For the ground level,$n_{1} = 1$.
The energy of this level is given by $E_{1} = \frac{-13.6}{n_{1}^{2}} \, eV = -13.6 \, eV$.
The atom is excited to the level $n_{2} = 4$.
The energy of this level is $E_{2} = \frac{-13.6}{n_{2}^{2}} \, eV = \frac{-13.6}{16} = -0.85 \, eV$.

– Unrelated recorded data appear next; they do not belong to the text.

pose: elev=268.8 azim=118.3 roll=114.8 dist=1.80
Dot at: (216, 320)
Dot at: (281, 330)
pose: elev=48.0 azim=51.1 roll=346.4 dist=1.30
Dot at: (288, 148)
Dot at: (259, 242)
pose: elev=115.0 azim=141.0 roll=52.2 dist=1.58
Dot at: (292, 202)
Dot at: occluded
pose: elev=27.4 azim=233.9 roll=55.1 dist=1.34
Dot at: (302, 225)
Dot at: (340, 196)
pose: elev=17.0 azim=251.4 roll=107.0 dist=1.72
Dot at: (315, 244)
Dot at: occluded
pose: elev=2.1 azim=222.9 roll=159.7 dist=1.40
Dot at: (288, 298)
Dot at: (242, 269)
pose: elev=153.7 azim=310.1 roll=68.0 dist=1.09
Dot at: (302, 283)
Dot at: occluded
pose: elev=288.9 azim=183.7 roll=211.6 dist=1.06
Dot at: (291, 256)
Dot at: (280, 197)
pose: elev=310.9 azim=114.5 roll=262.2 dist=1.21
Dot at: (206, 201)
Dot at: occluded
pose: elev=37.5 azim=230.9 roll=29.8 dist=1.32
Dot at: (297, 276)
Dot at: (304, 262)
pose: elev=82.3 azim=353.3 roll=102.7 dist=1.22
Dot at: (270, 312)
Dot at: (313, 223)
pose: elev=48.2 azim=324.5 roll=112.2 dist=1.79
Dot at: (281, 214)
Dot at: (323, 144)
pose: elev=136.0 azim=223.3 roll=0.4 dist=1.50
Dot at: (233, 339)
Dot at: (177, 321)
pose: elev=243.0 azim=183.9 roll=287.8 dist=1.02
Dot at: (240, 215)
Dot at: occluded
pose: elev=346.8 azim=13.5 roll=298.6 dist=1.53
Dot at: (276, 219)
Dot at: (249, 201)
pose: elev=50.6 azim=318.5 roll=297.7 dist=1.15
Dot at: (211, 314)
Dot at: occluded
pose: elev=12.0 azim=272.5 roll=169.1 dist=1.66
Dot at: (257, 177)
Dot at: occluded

The energy of the absorbed photon is $E = E_{2} - E_{1} = -0.85 - (-13.6) = 12.75 \, eV$.
Converting energy to Joules: $E = 12.75 \times 1.6 \times 10^{-19} \, J = 2.04 \times 10^{-18} \, J$.
Using the relation $E = \frac{hc}{\lambda}$,the wavelength is $\lambda = \frac{hc}{E}$.
$\lambda = \frac{6.63 \times 10^{-34} \times 3 \times 10^{8}}{2.04 \times 10^{-18}} \approx 9.75 \times 10^{-8} \, m = 97.5 \, nm$.
The frequency is $\nu = \frac{c}{\lambda} = \frac{3 \times 10^{8}}{9.75 \times 10^{-8}} \approx 3.08 \times 10^{15} \, Hz$.